- **DIRECTIVE A**: In the trading-strategy thread below, what stop loss did the poster set for trades?

════════

# My First Ever Trading Strategy



## josephsaad91 (25 October 2014)

Hey ASF!!

I'm a newbie to the market, have been reading up and researching for about a month now and have had a crack over the last two days at a trading strategy and back-testing it for the ASX share market as a mid term strategy (about 1-2 month holds)

If i ever implemented this strategy, it would be manual (not automated trading) as i have technical restricting with my current back-testing platform; i can't figure out how to have multiple stop/closing criteria, thus i have to manually oversee the trade for now.


My scope was broad, Any ASX stock that was:
- at least 100 mill cap
- price > $0.50

Trades capped @ $5000 to increase diversity (i hope it does lol)

Stop loss @ -18% (this is currently my catch bucket for that technical restriction i have)

Date range: 1/10/2013 - 08/08/2014
(i know the data is a bit less than a year, but it's all i could get with my platform)
(any trade with "period end" ends up forcing my trade to close)

Personally, i don't know what a good return is for mid term hold trades, but considering this year has been pretty stale for ASX, my hunch is i'm on the right track?  

What you guys/girls think?







Cheers, 
Joey


----------



## VSntchr (25 October 2014)

Well the obvious fall down is that a 1-2 month holding period backtested over a period of 1 year, one time, is not a sufficient sample to draw any conclusions from.

════════

- **DIRECTIVE B**: Extract every line of the records below that contains the string "version".

════════

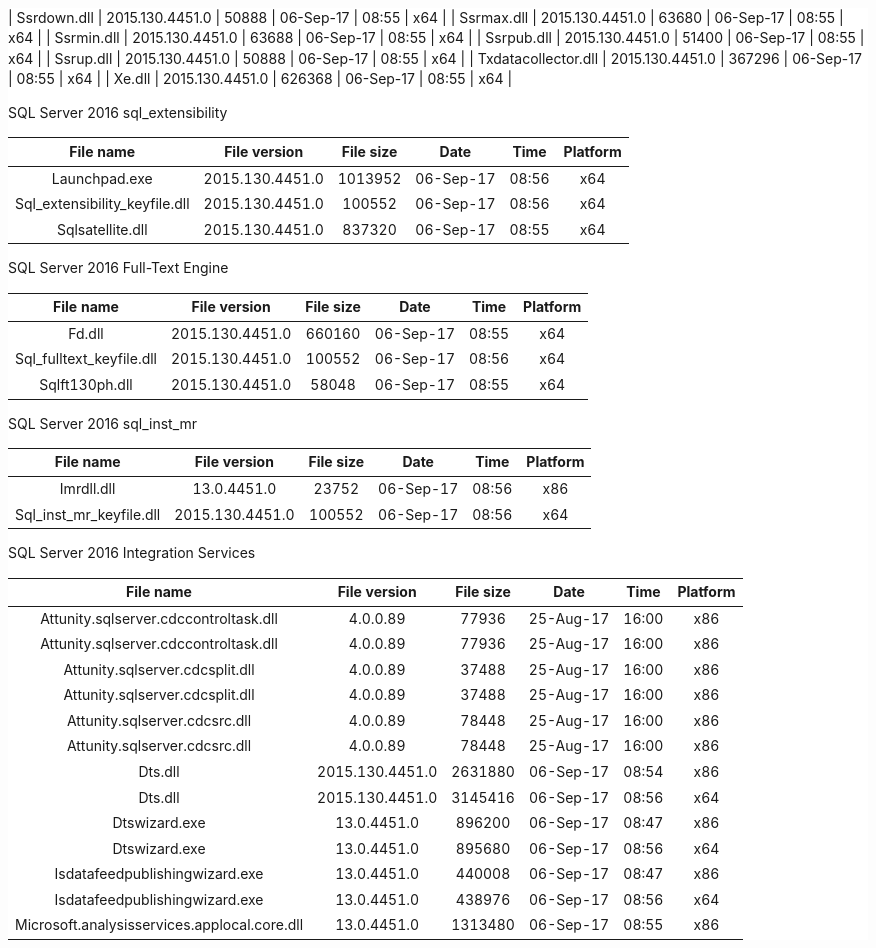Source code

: | Ssrdown.dll                                                        | 2015.130.4451.0 | 50888     | 06-Sep-17 | 08:55 | x64      |
| Ssrmax.dll                                                         | 2015.130.4451.0 | 63680     | 06-Sep-17 | 08:55 | x64      |
| Ssrmin.dll                                                         | 2015.130.4451.0 | 63688     | 06-Sep-17 | 08:55 | x64      |
| Ssrpub.dll                                                         | 2015.130.4451.0 | 51400     | 06-Sep-17 | 08:55 | x64      |
| Ssrup.dll                                                          | 2015.130.4451.0 | 50888     | 06-Sep-17 | 08:55 | x64      |
| Txdatacollector.dll                                                | 2015.130.4451.0 | 367296    | 06-Sep-17 | 08:55 | x64      |
| Xe.dll                                                             | 2015.130.4451.0 | 626368    | 06-Sep-17 | 08:55 | x64      |

SQL Server 2016 sql_extensibility

|           File name           |   File version  | File size |    Date   |  Time | Platform |
|:-----------------------------:|:---------------:|:---------:|:---------:|:-----:|:--------:|
| Launchpad.exe                 | 2015.130.4451.0 | 1013952   | 06-Sep-17 | 08:56 | x64      |
| Sql_extensibility_keyfile.dll | 2015.130.4451.0 | 100552    | 06-Sep-17 | 08:56 | x64      |
| Sqlsatellite.dll              | 2015.130.4451.0 | 837320    | 06-Sep-17 | 08:55 | x64      |

SQL Server 2016 Full-Text Engine

|         File name        |   File version  | File size |    Date   |  Time | Platform |
|:------------------------:|:---------------:|:---------:|:---------:|:-----:|:--------:|
| Fd.dll                   | 2015.130.4451.0 | 660160    | 06-Sep-17 | 08:55 | x64      |
| Sql_fulltext_keyfile.dll | 2015.130.4451.0 | 100552    | 06-Sep-17 | 08:56 | x64      |
| Sqlft130ph.dll           | 2015.130.4451.0 | 58048     | 06-Sep-17 | 08:55 | x64      |

SQL Server 2016 sql_inst_mr

|        File name        |   File version  | File size |    Date   |  Time | Platform |
|:-----------------------:|:---------------:|:---------:|:---------:|:-----:|:--------:|
| Imrdll.dll              | 13.0.4451.0     | 23752     | 06-Sep-17 | 08:56 | x86      |
| Sql_inst_mr_keyfile.dll | 2015.130.4451.0 | 100552    | 06-Sep-17 | 08:56 | x64      |

SQL Server 2016 Integration Services

|                              File name                             |   File version  | File size |    Date   |  Time | Platform |
|:------------------------------------------------------------------:|:---------------:|:---------:|:---------:|:-----:|:--------:|
| Attunity.sqlserver.cdccontroltask.dll                              | 4.0.0.89        | 77936     | 25-Aug-17 | 16:00 | x86      |
| Attunity.sqlserver.cdccontroltask.dll                              | 4.0.0.89        | 77936     | 25-Aug-17 | 16:00 | x86      |
| Attunity.sqlserver.cdcsplit.dll                                    | 4.0.0.89        | 37488     | 25-Aug-17 | 16:00 | x86      |
| Attunity.sqlserver.cdcsplit.dll                                    | 4.0.0.89        | 37488     | 25-Aug-17 | 16:00 | x86      |
| Attunity.sqlserver.cdcsrc.dll                                      | 4.0.0.89        | 78448     | 25-Aug-17 | 16:00 | x86      |
| Attunity.sqlserver.cdcsrc.dll                                      | 4.0.0.89        | 78448     | 25-Aug-17 | 16:00 | x86      |
| Dts.dll                                                            | 2015.130.4451.0 | 2631880   | 06-Sep-17 | 08:54 | x86      |
| Dts.dll                                                            | 2015.130.4451.0 | 3145416   | 06-Sep-17 | 08:56 | x64      |
| Dtswizard.exe                                                      | 13.0.4451.0     | 896200    | 06-Sep-17 | 08:47 | x86      |
| Dtswizard.exe                                                      | 13.0.4451.0     | 895680    | 06-Sep-17 | 08:56 | x64      |
| Isdatafeedpublishingwizard.exe                                     | 13.0.4451.0     | 440008    | 06-Sep-17 | 08:47 | x86      |
| Isdatafeedpublishingwizard.exe                                     | 13.0.4451.0     | 438976    | 06-Sep-17 | 08:56 | x64      |
| Microsoft.analysisservices.applocal.core.dll                       | 13.0.4451.0     | 1313480   | 06-Sep-17 | 08:55 | x86      |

════════

- **REPLY A**: -18%

- **REPLY B**:
|           File name           |   File version  | File size |    Date   |  Time | Platform |
|         File name        |   File version  | File size |    Date   |  Time | Platform |
|        File name        |   File version  | File size |    Date   |  Time | Platform |
|                              File name                             |   File version  | File size |    Date   |  Time | Platform |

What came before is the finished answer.